Cuántas
oscuridades llegamos a disipar para que haya verdadera luz en mi vida si no
atesoramos tesoros que llenarían de oscuridad el corazón
2Corintios 11,18.21b-30; Sal 33; Mateo
6,19-23
‘Si, pues, la luz que hay en ti está
oscura, ¡cuánta será la oscuridad!’
Una sentencia de Jesús de gran sabiduría con la que termina el pasaje del
evangelio de hoy. Puede parecer algo contradictorio, ¿cómo puede la luz estar
oscura? Si se entenebrece nuestra mirada que tendría que ser luz, si se
entenebrece nuestro corazón, ¡cuánta será la oscuridad!
‘Lámpara del cuerpo es el ojo’, nos ha dicho antes Jesús pero nuestros ojos se
pueden enturbiar según lo que llevemos dentro de nosotros. Son las cegueras del
alma, las cegueras del espíritu. Nuestros ojos físicos pueden estar sanos o
puede que hayan aparecido las limitaciones que nos pueden provocar cegueras, y
aunque es importante que nuestros ojos tengan luz, que podamos ver claramente
con nuestros ojos, hay otra visión que nace del interior de nosotros que se
puede perturbar, que se puede oscurecer.
Son muchos los filtros oscuros que
ponemos en nuestro corazón. Cómo nos
cegamos cuando el orgullo se mete dentro de nosotros porque hemos recibido un
mal gesto de los demás y cómo ya no veremos a esa persona de la misma manera;
cómo nos dejamos influir por un comentario malicioso que nos hayan hecho de
alguien y ya le tendremos inquina a esa persona de la que yo no pensamos bien y
a la que ya no podremos tragar. La lista de situaciones en ese sentido en que
nos llenamos de oscuridad sería grande.
Pero en el texto del evangelio de hoy
Jesús nos ha estado hablado de los tesoros que metemos en el corazón, o a los
que apegamos el corazón y que también llenarían de oscuridad nuestra vida. Es
la codicia de las riquezas, de los afanes de grandezas y de poder, es la
avaricia de querer acumular por acumular, son tantos apegos a lo material, a lo
económico, a la riqueza, es la vanidad y los deseos de ostentación que aparecen
tantas veces en nuestro corazón. Son esas oscuridades de las que nos quiere hoy
hablar Jesús, esos tesoros a los que se nos apega el corazón.

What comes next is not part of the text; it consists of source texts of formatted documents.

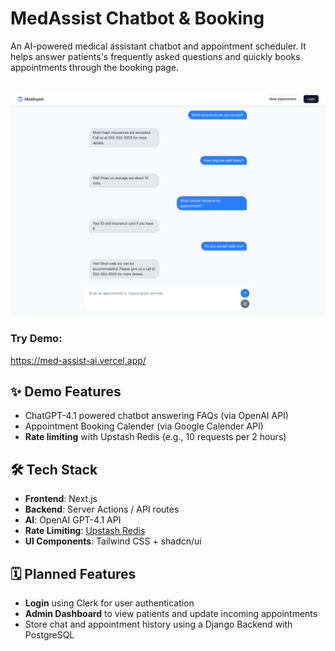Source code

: # MedAssist Chatbot & Booking

An AI-powered medical assistant chatbot and appointment scheduler. It helps answer patients's frequently asked questions and quickly books appointments through the booking page.
<br><br>
<div align="center" width="600">
  <img src="https://raw.githubusercontent.com/rbhogal/med-assist-ai/refs/heads/main/public/screenshots/med-assist-chat.png" alt="Med Assist Chat Screenshot" width="600"/>
</div>

### Try Demo: 
https://med-assist-ai.vercel.app/

## ✨ Demo Features

- ChatGPT-4.1 powered chatbot answering FAQs (via OpenAI API)
- Appointment Booking Calender (via Google Calender API)
- **Rate limiting** with Upstash Redis (e.g., 10 requests per 2 hours)

## 🛠️ Tech Stack

- **Frontend**: Next.js
- **Backend**: Server Actions / API routes
- **AI**: OpenAI GPT-4.1 API
- **Rate Limiting**: [Upstash Redis](https://upstash.com/)
- **UI Components**: Tailwind CSS + shadcn/ui


## 🗓️ Planned Features
- **Login** using Clerk for user authentication
- **Admin Dashboard** to view patients and update incoming appointments
- Store chat and appointment history using a Django Backend with PostgreSQL

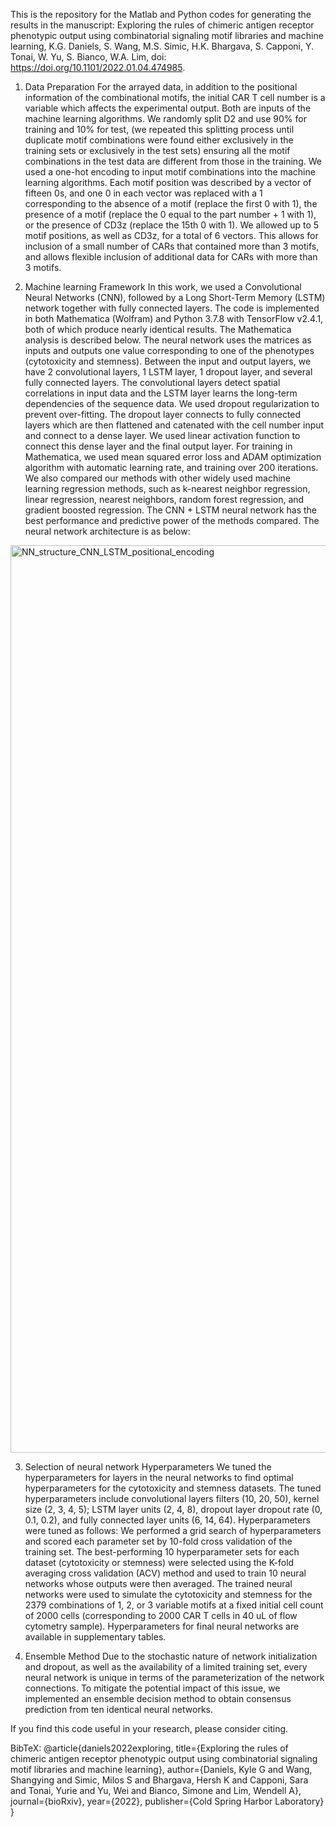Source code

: This is the repository for the Matlab and Python codes for generating the results in the manuscript: Exploring the rules of chimeric antigen receptor phenotypic output using combinatorial signaling motif libraries and machine learning, K.G. Daniels, S. Wang, M.S. Simic, H.K. Bhargava, S. Capponi, Y. Tonai, W. Yu, S. Bianco, W.A. Lim, doi: https://doi.org/10.1101/2022.01.04.474985.

1. Data Preparation
For the arrayed data, in addition to the positional information of the combinational motifs, the initial CAR T cell number is a variable which affects the experimental output. Both are inputs of the machine learning algorithms. We randomly split D2 and use 90% for training and 10% for test, (we repeated this splitting process until duplicate motif combinations were found either exclusively in the training sets or exclusively in the test sets) ensuring all the motif combinations in the test data are different from those in the training.
We used a one-hot encoding to input motif combinations into the machine learning algorithms. Each motif position was described by a vector of fifteen 0s, and one 0 in each vector was replaced with a 1 corresponding to the absence of a motif (replace the first 0 with 1), the presence of a motif (replace the 0 equal to the part number + 1 with 1), or the presence of CD3z (replace the 15th 0 with 1). We allowed up to 5 motif positions, as well as CD3z, for a total of 6 vectors. This allows for inclusion of a small number of CARs that contained more than 3 motifs, and allows flexible inclusion of additional data for CARs with more than 3 motifs.

2. Machine learning Framework
In this work, we used a Convolutional Neural Networks (CNN), followed by a Long Short-Term Memory (LSTM) network together with fully connected layers. The code is implemented in both Mathematica (Wolfram) and Python 3.7.8 with TensorFlow v2.4.1, both of which produce nearly identical results. The Mathematica analysis is described below. The neural network uses the matrices as inputs and outputs one value corresponding to one of the phenotypes (cytotoxicity and stemness). Between the input and output layers, we have 2 convolutional layers, 1 LSTM layer, 1 dropout layer, and several fully connected layers. The convolutional layers detect spatial correlations in input data and the LSTM layer learns the long-term dependencies of the sequence data. We used dropout regularization to prevent over-fitting. The dropout layer connects to fully connected layers which are then flattened and catenated with the cell number input and connect to a dense layer. We used linear activation function to connect this dense layer and the final output layer. For training in Mathematica, we used mean squared error loss and ADAM optimization algorithm with automatic learning rate, and training over 200 iterations.
We also compared our methods with other widely used machine learning regression methods, such as k-nearest neighbor regression, linear regression, nearest neighbors, random forest regression, and gradient boosted regression. The CNN + LSTM neural network has the best performance and predictive power of the methods compared.
The neural network architecture is as below:
<img width="1452" alt="NN_structure_CNN_LSTM_positional_encoding" src="https://user-images.githubusercontent.com/15852893/176556088-407be43a-2f5e-4781-aaad-a93634524a58.png">


3. Selection of neural network Hyperparameters
We tuned the hyperparameters for layers in the neural networks to find optimal hyperparameters for the cytotoxicity and stemness datasets. The tuned hyperparameters include convolutional layers filters (10, 20, 50), kernel size (2, 3, 4, 5); LSTM layer units (2, 4, 8), dropout layer dropout rate (0, 0.1, 0.2), and fully connected layer units (6, 14, 64). 
Hyperparameters were tuned as follows: We performed a grid search of hyperparameters and scored each parameter set by 10-fold cross validation of the training set. The best-performing 10 hyperparameter sets for each dataset (cytotoxicity or stemness) were selected using the K-fold averaging cross validation (ACV) method and used to train 10 neural networks whose outputs were then averaged. The trained neural networks were used to simulate the cytotoxicity and stemness for the 2379 combinations of 1, 2, or 3 variable motifs at a fixed initial cell count of 2000 cells (corresponding to 2000 CAR T cells in 40 uL of flow cytometry sample).
Hyperparameters for final neural networks are available in supplementary tables.

4. Ensemble Method
Due to the stochastic nature of network initialization and dropout, as well as the availability of a limited training set, every neural network is unique in terms of the parameterization of the network connections. To mitigate the potential impact of this issue, we implemented an ensemble decision method to obtain consensus prediction from ten identical neural networks.



If you find this code useful in your research, please consider citing.

BibTeX:
@article{daniels2022exploring,
  title={Exploring the rules of chimeric antigen receptor phenotypic output using combinatorial signaling motif libraries and machine learning},
  author={Daniels, Kyle G and Wang, Shangying and Simic, Milos S and Bhargava, Hersh K and Capponi, Sara and Tonai, Yurie and Yu, Wei and Bianco, Simone and Lim, Wendell A},
  journal={bioRxiv},
  year={2022},
  publisher={Cold Spring Harbor Laboratory}
}
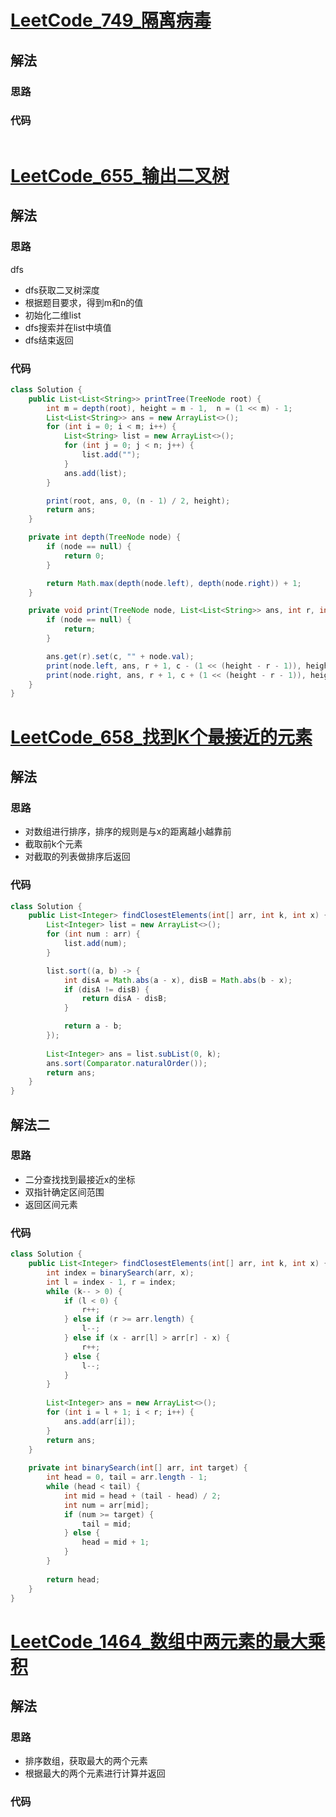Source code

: # [LeetCode_749_隔离病毒](https://leetcode.cn/problems/contain-virus/)
## 解法
### 思路

### 代码
```java

```
# [LeetCode_655_输出二叉树](https://leetcode.cn/problems/print-binary-tree/)
## 解法
### 思路
dfs
- dfs获取二叉树深度
- 根据题目要求，得到m和n的值
- 初始化二维list
- dfs搜索并在list中填值
- dfs结束返回
### 代码
```java
class Solution {
    public List<List<String>> printTree(TreeNode root) {
        int m = depth(root), height = m - 1,  n = (1 << m) - 1;
        List<List<String>> ans = new ArrayList<>();
        for (int i = 0; i < m; i++) {
            List<String> list = new ArrayList<>();
            for (int j = 0; j < n; j++) {
                list.add("");
            }
            ans.add(list);
        }

        print(root, ans, 0, (n - 1) / 2, height);
        return ans;
    }

    private int depth(TreeNode node) {
        if (node == null) {
            return 0;
        }

        return Math.max(depth(node.left), depth(node.right)) + 1;
    }

    private void print(TreeNode node, List<List<String>> ans, int r, int c, int height) {
        if (node == null) {
            return;
        }

        ans.get(r).set(c, "" + node.val);
        print(node.left, ans, r + 1, c - (1 << (height - r - 1)), height);
        print(node.right, ans, r + 1, c + (1 << (height - r - 1)), height);
    }
}
```
# [LeetCode_658_找到K个最接近的元素](https://leetcode.cn/problems/find-k-closest-elements/)
## 解法
### 思路
- 对数组进行排序，排序的规则是与x的距离越小越靠前
- 截取前k个元素
- 对截取的列表做排序后返回
### 代码
```java
class Solution {
    public List<Integer> findClosestElements(int[] arr, int k, int x) {
        List<Integer> list = new ArrayList<>();
        for (int num : arr) {
            list.add(num);
        }

        list.sort((a, b) -> {
            int disA = Math.abs(a - x), disB = Math.abs(b - x);
            if (disA != disB) {
                return disA - disB;
            }

            return a - b;
        });
        
        List<Integer> ans = list.subList(0, k);
        ans.sort(Comparator.naturalOrder());
        return ans;
    }
}
```
## 解法二
### 思路
- 二分查找找到最接近x的坐标
- 双指针确定区间范围
- 返回区间元素
### 代码
```java
class Solution {
    public List<Integer> findClosestElements(int[] arr, int k, int x) {
        int index = binarySearch(arr, x);
        int l = index - 1, r = index;
        while (k-- > 0) {
            if (l < 0) {
                r++;
            } else if (r >= arr.length) {
                l--;
            } else if (x - arr[l] > arr[r] - x) {
                r++;
            } else {
                l--;
            }
        }
        
        List<Integer> ans = new ArrayList<>();
        for (int i = l + 1; i < r; i++) {
            ans.add(arr[i]);
        }
        return ans;
    }
    
    private int binarySearch(int[] arr, int target) {
        int head = 0, tail = arr.length - 1;
        while (head < tail) {
            int mid = head + (tail - head) / 2;
            int num = arr[mid];
            if (num >= target) {
                tail = mid;
            } else {
                head = mid + 1;
            }
        }
        
        return head;
    }
}
```
# [LeetCode_1464_数组中两元素的最大乘积](https://leetcode.cn/problems/maximum-product-of-two-elements-in-an-array/)
## 解法
### 思路
- 排序数组，获取最大的两个元素
- 根据最大的两个元素进行计算并返回
### 代码
```java

```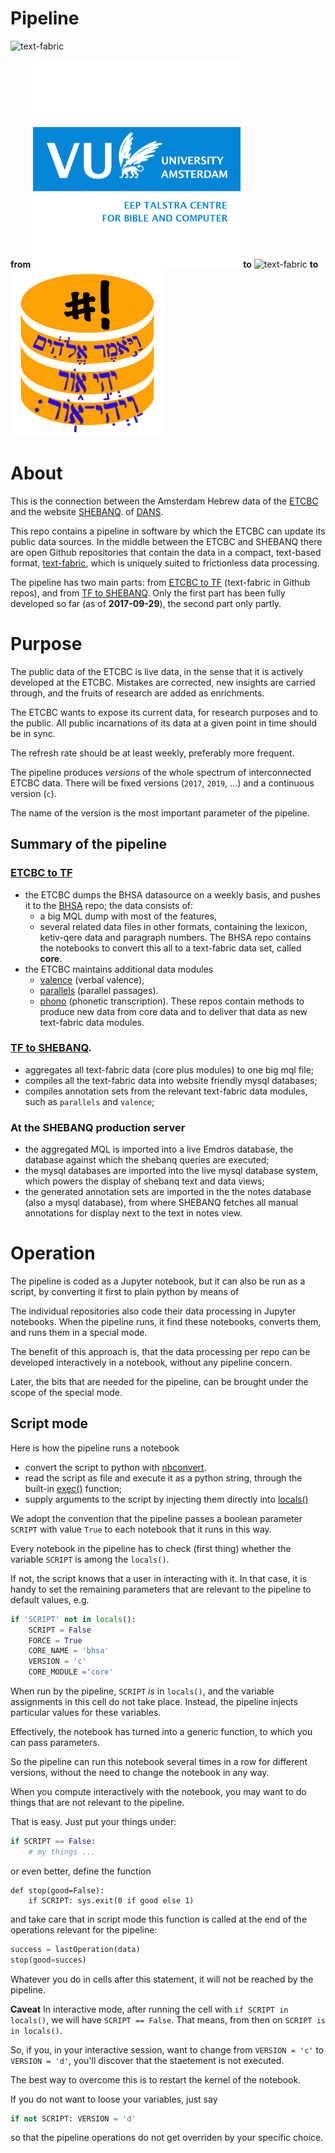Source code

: # Pipeline

![text-fabric](https://raw.github.com/ETCBC/text-fabric/master/docs/tf.png)

**from**
![ETCBC](etcbc.png)
**to**
![text-fabric](https://raw.github.com/ETCBC/text-fabric/master/docs/tf.png)
**to**
![shebanq](shebanq.png)

# About
This is the connection between the Amsterdam Hebrew data of the 
[ETCBC](http://www.godgeleerdheid.vu.nl/en/research/institutes-and-centres/eep-talstra-centre-for-bible-and-computer/index.aspx)
and the website
[SHEBANQ](https://shebanq.ancient-data.org/sources).
of
[DANS](https://dans.knaw.nl/en/front-page?set_language=en).

This repo contains a pipeline in software by which the ETCBC can update its public data sources.
In the middle between the ETCBC and SHEBANQ there are open Github repositories that contain the data
in a compact, text-based format,
[text-fabric](https://github.com/ETCBC/text-fabric/wiki),
which is uniquely suited to frictionless data processing.

The pipeline has two main parts: from
[ETCBC to TF](https://github.com/ETCBC/pipeline/blob/master/programs/tfFromEtcbc.ipynb)
(text-fabric in Github repos), and from
[TF to SHEBANQ](https://github.com/ETCBC/pipeline/blob/master/programs/shebanqFromTF.ipynb).
Only the first part has been fully developed so far (as of **2017-09-29**),
the second part only partly.

# Purpose
The public data of the ETCBC is live data, in the sense that it is actively
developed at the ETCBC.
Mistakes are corrected, new insights are carried through,
and the fruits of research are added as enrichments.

The ETCBC wants to expose its current data, for research purposes and to the public.
All public incarnations of its data at a given point in time should be in sync.

The refresh rate should be at least weekly, preferably more frequent.

The pipeline produces *versions* of the whole spectrum of interconnected ETCBC data.
There will be fixed versions (`2017`, `2019`, ...) and a continuous version (`c`).

The name of the version is the most important parameter of the pipeline.

## Summary of the pipeline

### [ETCBC to TF](https://github.com/ETCBC/pipeline/blob/master/programs/tfFromEtcbc.ipynb)
* the ETCBC dumps the BHSA datasource on a weekly basis, and pushes it
  to the [BHSA](https://github.com/ETCBC/bhsa) repo;
  the data consists of:
  * a big MQL dump with most of the features,
  * several related data files in other formats, containing the lexicon, ketiv-qere data and paragraph numbers.
  The BHSA repo contains the notebooks to convert this all to a text-fabric data set, called **core**.
* the ETCBC maintains additional data modules
  * [valence](https://github.com/ETCBC/valence) (verbal valence),
  * [parallels](https://github.com/ETCBC/parallels) (parallel passages).
  * [phono](https://github.com/ETCBC/parallels) (phonetic transcription).
  These repos contain methods to produce new data from core data and to deliver
  that data as new text-fabric data modules.

### [TF to SHEBANQ](https://github.com/ETCBC/pipeline/blob/master/programs/shebanqFromTF.ipynb).
* aggregates all text-fabric data (core plus modules) to one big mql file;
* compiles all the text-fabric data into website friendly mysql databases;
* compiles annotation sets from the relevant text-fabric data modules, such as `parallels` and `valence`;
  
### At the SHEBANQ production server
* the aggregated MQL is imported into a live Emdros database,
  the database against which the shebanq queries are executed;
* the mysql databases are imported into the live mysql database system,
  which powers the display of shebanq text and data views;
* the generated annotation sets are imported in the the notes database (also a mysql database),
  from where SHEBANQ fetches all manual annotations for display next to the text in notes view.

# Operation
The pipeline is coded as a Jupyter notebook, but it can also be run as a script,
by converting it first to plain python by means of

The individual repositories also code their data processing in Jupyter notebooks.
When the pipeline runs, it find these notebooks, converts them, and runs them in a special mode.

The benefit of this approach is, that the data processing per repo can be developed
interactively in a notebook, without any pipeline concern.

Later, the bits that are needed for the pipeline, can be brought under the scope of the special mode.

## Script mode
Here is how the pipeline runs a notebook
* convert the script to python with
  [nbconvert](https://nbconvert.readthedocs.io/en/latest/).
* read the script as file and execute it as a python string, through the built-in
  [exec()](https://docs.python.org/3.6/library/functions.html#exec) function;
* supply arguments to the script by injecting them directly into 
  [locals()](https://docs.python.org/3.6/library/functions.html#locals)

We adopt the convention that the pipeline passes a boolean parameter `SCRIPT` with
value `True` to each notebook that it runs in this way.

Every notebook in the pipeline has to check (first thing) whether the variable `SCRIPT` is among
the `locals()`.

If not, the script knows that a user in interacting with it.
In that case, it is handy to set the remaining parameters that are relevant to the
pipeline to default values, e.g.

```python
if 'SCRIPT' not in locals():
    SCRIPT = False
    FORCE = True
    CORE_NAME = 'bhsa'
    VERSION = 'c'
    CORE_MODULE ='core' 
```

When run by the pipeline, `SCRIPT` *is* in `locals()`, and the variable assignments
in this cell do not take place.
Instead, the pipeline injects particular values for these variables.

Effectively, the notebook has turned into a generic function, to which you can pass parameters.

So the pipeline can run this notebook several times in a row for different versions,
without the need to change the notebook in any way.

When you compute interactively with the notebook, you may want to do things
that are not relevant to the pipeline.

That is easy. Just put your things under:

```python
if SCRIPT == False:
    # my things ...
```

or even better, define the function

```
def stop(good=False):
    if SCRIPT: sys.exit(0 if good else 1)
```

and take care that in script mode this function is called at the end of the operations
relevant for the pipeline:

```python
success = lastOperation(data)
stop(good=succes)
```

Whatever you do in cells after this statement, it will not be reached by the pipeline.

**Caveat**
In interactive mode, after running the cell with `if SCRIPT in locals()`, 
we will have `SCRIPT == False`.
That means, from then on `SCRIPT is in locals()`.

So, if you, in your interactive session, want to change from `VERSION = 'c'` to
`VERSION = 'd'`, 
you'll discover that the staetement is not executed.

The best way to overcome this is to restart the kernel of the notebook.

If you do not want to loose your variables, just say

```python
if not SCRIPT: VERSION = 'd'
```

so that the pipeline operations do not get overriden by your specific choice.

Somos conscientes de cómo por ese afán
de poseer, esa avaricia o esa codicia del dinero o de la posesión de riquezas
nos puede llevar a obcecarnos tanto que ya no nos importe la vida de nadie. Y
no es solo el ladrón que puntualmente llega y nos arrebata una posesión
nuestra, sino que sabemos cuantas operaciones, cuantas planificaciones se
realizan para justificar en unas ganancias lo que es arrebatarle a los demás
aquello a lo que tienen derecho. Oscuridades de la vida, oscuridades del alma
que nos ciegan.
Jesús claramente nos lo dice. ‘No
atesoréis para vosotros tesoros en la tierra, donde la polilla y la carcoma los
roen, donde los ladrones abren boquetes y los roban. Atesorad tesoros en el
cielo, donde no hay polilla ni carcoma que se los roen, ni ladrones que abran
boquetes y roban. Porque donde está tu tesoro allí estará tu corazón’.
Es otro el desprendimiento con que
hemos de vivir en la vida; es otra la generosidad que tiene que haber en
nuestro corazón; es un sentido nuevo que he de darle a la posesión de esos
bienes materiales que honradamente con mi trabajo me he ganado para mi sustento
y el de los míos, para lograr vivir con mayor dignidad lejos de la penuria de
la pobreza y de la miseria; pero es también la responsabilidad con que he
desarrollar mis talentos (y aquí entrarían también esos bienes materiales que
poseemos) que son también una riqueza para la vida de los demás.
Lo que Dios ha puesto en tus manos
cuando te ha dotado de unos valores no es solo para ti mismo, sino también está
en función del desarrollo de nuestro mundo. Ni me encierro en mí mismo ni me
encierro en la posesión de mis cosas, sino que he de tener una apertura nueva
en mi corazón para beneficiar también a cuantos me rodean. Entonces habrás
disipado muchas oscuridades para que haya verdadera luz en tu vida.